---------- SECCIÓN DE TEXTO ----------

Pesandores 2024: “La economía moral y la emocional no son ilusorias” Antara Haldar

La profesora asociada de Estudios Jurídicos Empíricos en la Universidad de Cambridge habla de cómo se podría dar una mejor gobernanza del mundo a partir de la interrelación de la economía con otras disciplinas.

Especial para El Espectador
12 de enero de 2024 - 12:00 p. m.
Antara Haldar es académica y ha sido consultora de las Naciones Unidas.  / Cortesía
Antara Haldar es académica y ha sido consultora de las Naciones Unidas. / Cortesía

Usted explicó que a la estanflación de los años 70 se le respondió con una receta neoliberal de la Escuela de Chicago basada en “disciplina del gasto público y liberalización de mercados” y sostuvo que es posible que “muchos de los grandes problemas que enfrenta la economía global” sean “más psicológicos que reales”. ¿Cómo habría cambiado nuestra comprensión de la última inflación (y la respuesta) si se hubiera aplicado un enfoque conductual?

Al observar la política macroeconómica desde un lente conductual, se torna evidente que controlar la inflación causando al mismo tiempo padecimientos evitables es contraproducente. Por ejemplo, la adopción de políticas de austeridad en el Reino Unido que hizo Margaret Thatcher, que tras la crisis económica de 2008 produjo el catastrófico (e innecesario) desastre económico que fue el brexit.

---------- INFORMACIÓN PROPORCIONADA ----------

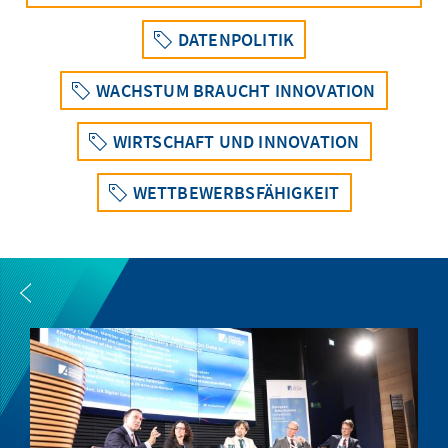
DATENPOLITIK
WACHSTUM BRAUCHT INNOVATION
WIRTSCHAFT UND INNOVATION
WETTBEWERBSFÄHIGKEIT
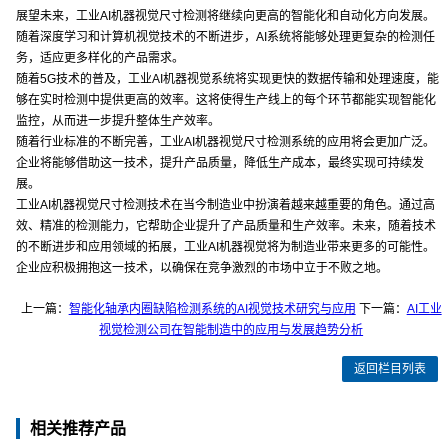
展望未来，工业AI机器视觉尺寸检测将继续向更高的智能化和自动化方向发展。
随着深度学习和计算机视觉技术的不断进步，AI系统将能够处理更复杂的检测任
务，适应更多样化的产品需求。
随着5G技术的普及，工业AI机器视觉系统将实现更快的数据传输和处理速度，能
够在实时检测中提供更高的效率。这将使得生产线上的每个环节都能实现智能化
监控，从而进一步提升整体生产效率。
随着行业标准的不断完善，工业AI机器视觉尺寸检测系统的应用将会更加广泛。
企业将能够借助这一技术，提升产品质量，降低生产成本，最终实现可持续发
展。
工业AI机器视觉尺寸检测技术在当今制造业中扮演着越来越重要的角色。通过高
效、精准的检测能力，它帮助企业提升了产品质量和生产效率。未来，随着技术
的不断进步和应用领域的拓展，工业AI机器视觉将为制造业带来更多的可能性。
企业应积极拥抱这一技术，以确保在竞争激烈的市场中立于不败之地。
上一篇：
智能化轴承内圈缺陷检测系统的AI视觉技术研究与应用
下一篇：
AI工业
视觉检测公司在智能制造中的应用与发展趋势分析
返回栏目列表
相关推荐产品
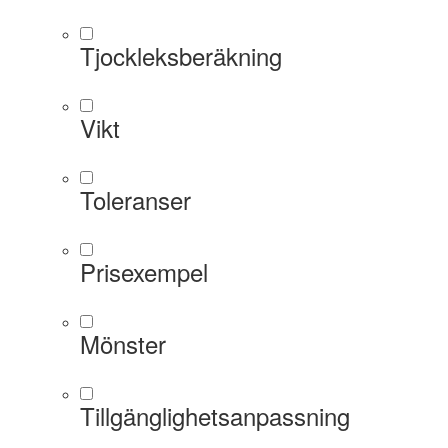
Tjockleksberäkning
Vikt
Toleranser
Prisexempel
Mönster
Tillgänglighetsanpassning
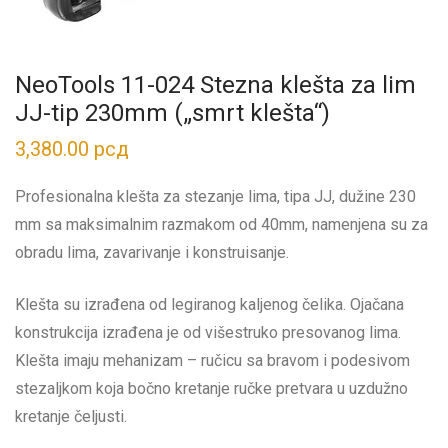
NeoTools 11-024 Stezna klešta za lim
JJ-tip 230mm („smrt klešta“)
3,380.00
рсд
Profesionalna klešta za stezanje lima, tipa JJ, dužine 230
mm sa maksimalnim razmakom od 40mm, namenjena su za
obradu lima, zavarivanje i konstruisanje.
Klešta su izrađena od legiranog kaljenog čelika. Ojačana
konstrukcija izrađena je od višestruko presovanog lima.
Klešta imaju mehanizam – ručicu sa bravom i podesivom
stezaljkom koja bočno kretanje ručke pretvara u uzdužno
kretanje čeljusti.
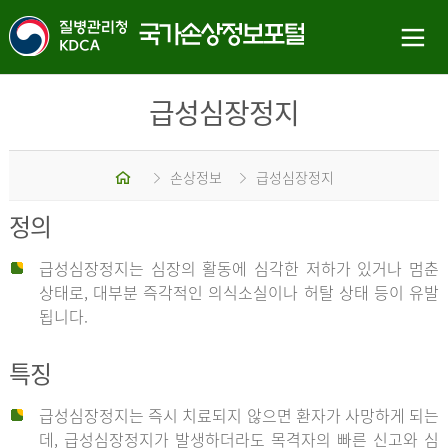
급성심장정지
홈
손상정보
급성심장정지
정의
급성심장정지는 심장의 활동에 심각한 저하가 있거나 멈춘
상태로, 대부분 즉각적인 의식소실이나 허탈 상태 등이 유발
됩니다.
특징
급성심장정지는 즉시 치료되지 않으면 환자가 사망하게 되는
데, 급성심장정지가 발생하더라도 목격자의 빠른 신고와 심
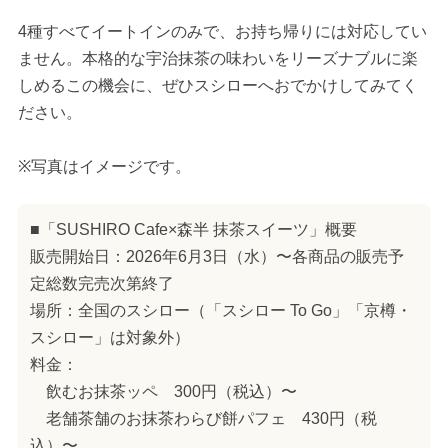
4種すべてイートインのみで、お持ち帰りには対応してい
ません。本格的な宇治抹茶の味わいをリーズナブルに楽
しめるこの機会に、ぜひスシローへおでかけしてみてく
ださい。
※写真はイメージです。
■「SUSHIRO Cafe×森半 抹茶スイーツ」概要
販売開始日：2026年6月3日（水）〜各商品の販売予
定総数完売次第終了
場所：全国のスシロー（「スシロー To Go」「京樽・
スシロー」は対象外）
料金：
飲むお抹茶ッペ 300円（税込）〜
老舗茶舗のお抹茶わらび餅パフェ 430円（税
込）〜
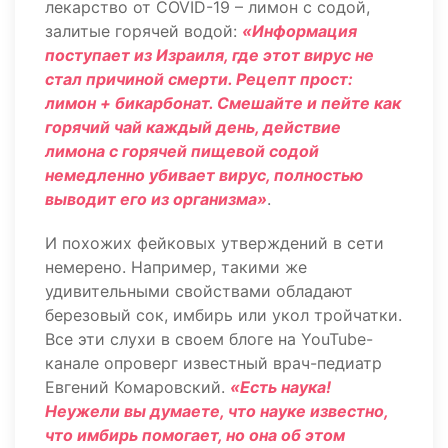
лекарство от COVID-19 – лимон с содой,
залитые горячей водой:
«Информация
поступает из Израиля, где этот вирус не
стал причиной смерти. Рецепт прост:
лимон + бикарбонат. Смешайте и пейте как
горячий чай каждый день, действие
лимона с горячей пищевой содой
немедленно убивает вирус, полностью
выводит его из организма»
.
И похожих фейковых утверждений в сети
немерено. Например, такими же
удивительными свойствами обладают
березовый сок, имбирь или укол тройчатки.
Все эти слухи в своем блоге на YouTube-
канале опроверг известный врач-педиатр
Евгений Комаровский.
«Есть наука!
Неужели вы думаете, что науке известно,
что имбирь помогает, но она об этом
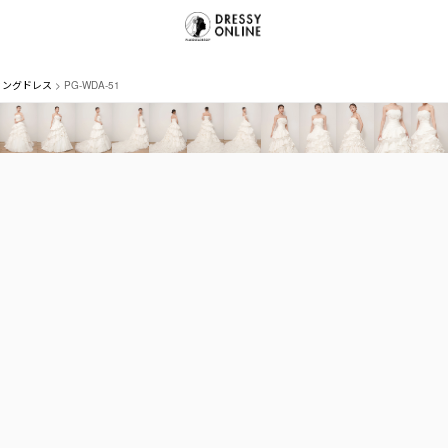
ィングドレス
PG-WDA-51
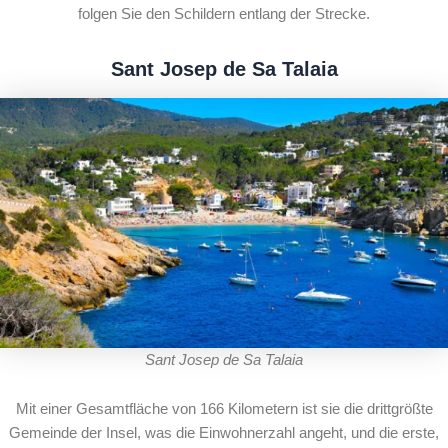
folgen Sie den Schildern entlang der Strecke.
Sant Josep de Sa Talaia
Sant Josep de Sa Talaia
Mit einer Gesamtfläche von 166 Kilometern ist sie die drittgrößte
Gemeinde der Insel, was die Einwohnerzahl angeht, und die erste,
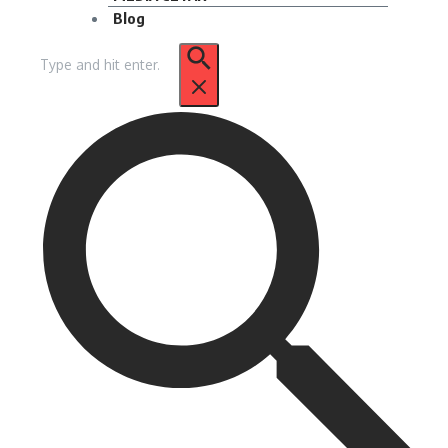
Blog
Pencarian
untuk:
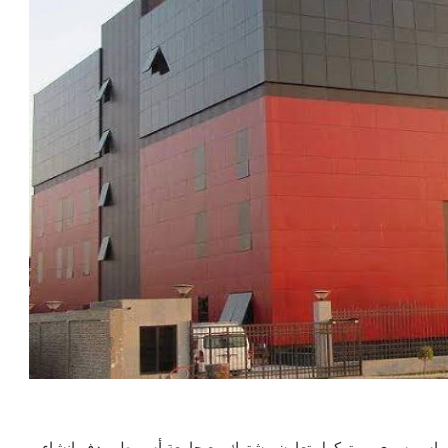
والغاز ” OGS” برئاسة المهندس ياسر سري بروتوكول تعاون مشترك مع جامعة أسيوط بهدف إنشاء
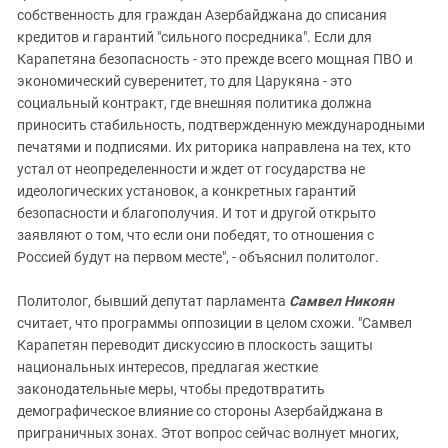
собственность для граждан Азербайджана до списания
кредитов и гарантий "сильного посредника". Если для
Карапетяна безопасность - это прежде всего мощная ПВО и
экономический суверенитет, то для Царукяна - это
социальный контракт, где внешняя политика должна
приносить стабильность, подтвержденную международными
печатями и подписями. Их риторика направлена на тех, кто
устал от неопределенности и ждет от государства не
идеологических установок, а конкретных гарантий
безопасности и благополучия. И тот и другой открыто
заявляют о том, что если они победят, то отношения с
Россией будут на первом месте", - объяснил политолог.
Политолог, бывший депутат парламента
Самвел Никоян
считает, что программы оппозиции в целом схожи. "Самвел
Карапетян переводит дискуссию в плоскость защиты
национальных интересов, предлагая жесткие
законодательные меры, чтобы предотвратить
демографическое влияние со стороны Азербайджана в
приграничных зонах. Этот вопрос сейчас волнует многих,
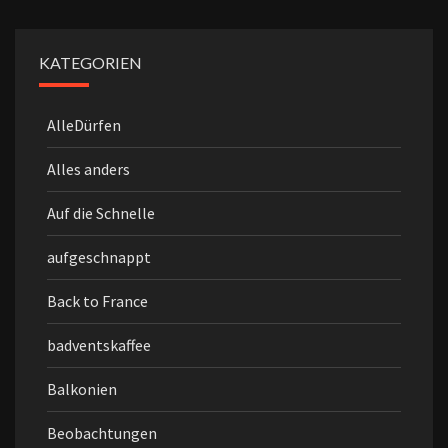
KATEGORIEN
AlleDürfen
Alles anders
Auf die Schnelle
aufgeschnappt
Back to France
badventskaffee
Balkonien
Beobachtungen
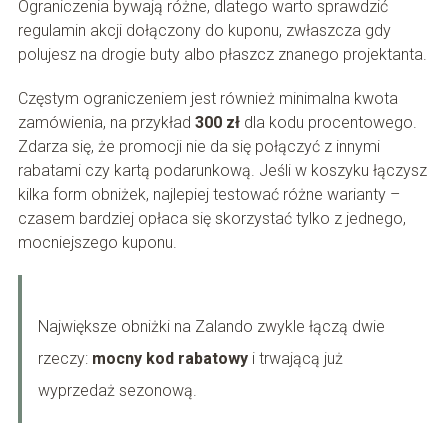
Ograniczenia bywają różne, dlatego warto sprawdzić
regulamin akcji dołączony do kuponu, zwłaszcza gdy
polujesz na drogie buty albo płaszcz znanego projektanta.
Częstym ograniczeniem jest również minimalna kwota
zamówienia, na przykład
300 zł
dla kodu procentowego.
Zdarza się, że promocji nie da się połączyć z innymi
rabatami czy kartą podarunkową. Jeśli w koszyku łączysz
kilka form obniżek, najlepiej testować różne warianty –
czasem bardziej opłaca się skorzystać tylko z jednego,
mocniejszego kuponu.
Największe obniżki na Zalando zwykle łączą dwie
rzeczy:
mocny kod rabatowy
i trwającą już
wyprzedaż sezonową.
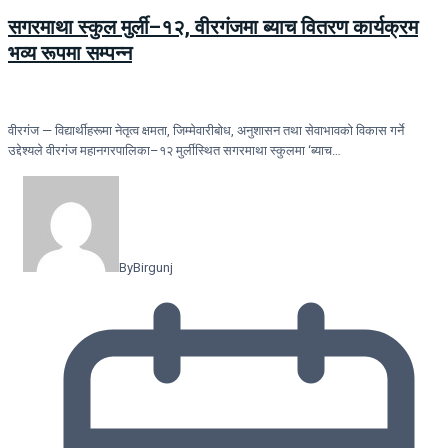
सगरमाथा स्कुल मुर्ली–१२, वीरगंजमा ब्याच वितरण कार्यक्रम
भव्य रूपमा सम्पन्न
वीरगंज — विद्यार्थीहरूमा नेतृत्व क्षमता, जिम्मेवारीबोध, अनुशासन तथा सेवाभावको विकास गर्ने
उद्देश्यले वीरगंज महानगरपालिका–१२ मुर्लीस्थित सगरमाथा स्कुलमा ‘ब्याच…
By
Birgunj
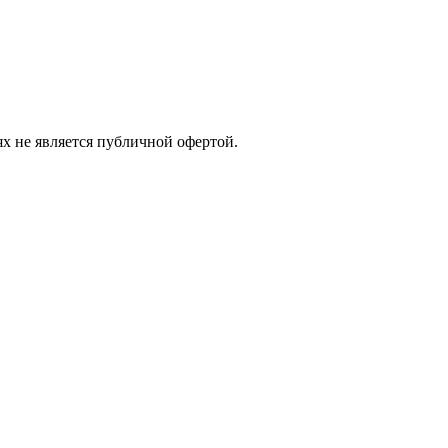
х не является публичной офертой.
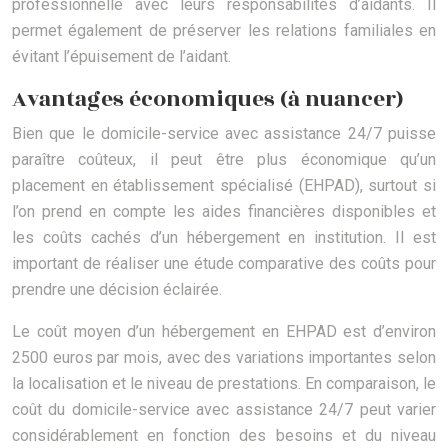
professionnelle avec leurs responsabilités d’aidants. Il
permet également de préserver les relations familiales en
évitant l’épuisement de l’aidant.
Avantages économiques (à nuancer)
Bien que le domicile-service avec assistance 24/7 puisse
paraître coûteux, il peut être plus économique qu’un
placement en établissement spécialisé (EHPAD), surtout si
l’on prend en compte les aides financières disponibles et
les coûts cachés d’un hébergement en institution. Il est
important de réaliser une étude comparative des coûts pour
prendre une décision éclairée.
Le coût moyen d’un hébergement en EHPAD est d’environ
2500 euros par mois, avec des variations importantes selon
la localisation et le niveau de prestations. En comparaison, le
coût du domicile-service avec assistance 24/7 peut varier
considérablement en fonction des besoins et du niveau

----------

- INSTRUCCIÓN A -
Extrae sin cambios de las filas las líneas que van desde la que contiene "лекарство от COVID-19" hasta la que contiene "Все эти слухи", incluidas ambas.
- INSTRUCCIÓN B -
Prolonga la entrevista a Antara Haldar sobre economía y gobernanza a partir de su última oración.
El texto y las filas no guardan ninguna relación entre sí.

- RESULTADO A -
лекарство от COVID-19 – лимон с содой,
залитые горячей водой:
«Информация
поступает из Израиля, где этот вирус не
стал причиной смерти. Рецепт прост:
лимон + бикарбонат. Смешайте и пейте как
горячий чай каждый день, действие
лимона с горячей пищевой содой
немедленно убивает вирус, полностью
выводит его из организма»
.
И похожих фейковых утверждений в сети
немерено. Например, такими же
удивительными свойствами обладают
березовый сок, имбирь или укол тройчатки.
Все эти слухи в своем блоге на YouTube-

- RESULTADO B -
La teoría económica convencional da por sentado que alguien que padece graves dificultades económicas se consolará de algún modo pensando que en el futuro tendrá que pagar menos impuestos. Pero en el mundo real esa persona siente angustia y pánico en el presente. Esto disminuye la productividad, dificulta la recuperación económica y alienta el malestar popular contra el establishment político y económico, que redirigieron los propagandistas del brexit contra la Unión Europea.

El enfoque conductual da credibilidad a políticas anticíclicas keynesianas, y muestra la conveniencia de usar mecanismos como límites de precios estratégicos, en vez de agravar las dificultades financieras de la gente. Tanto en EE. UU. como en Europa hay una creciente apertura a soluciones de esta naturaleza. Pero en el último período inflacionario las autoridades no hicieron un uso suficiente de ellas.

Más en general, la perspectiva conductual depende de alinear el diseño con la motivación institucional, para que la gente no trabaje contra las instituciones.

Usted dijo que incluso China “adhirió varios los mandamientos del Consenso de Washington”, aunque con intervención estatal añadida. De modo que sus líos económicos deberían servir de moraleja para otros países en desarrollo. ¿Cómo deberían los economistas encarar la “reconsideración radical del desarrollo” que usted recomienda?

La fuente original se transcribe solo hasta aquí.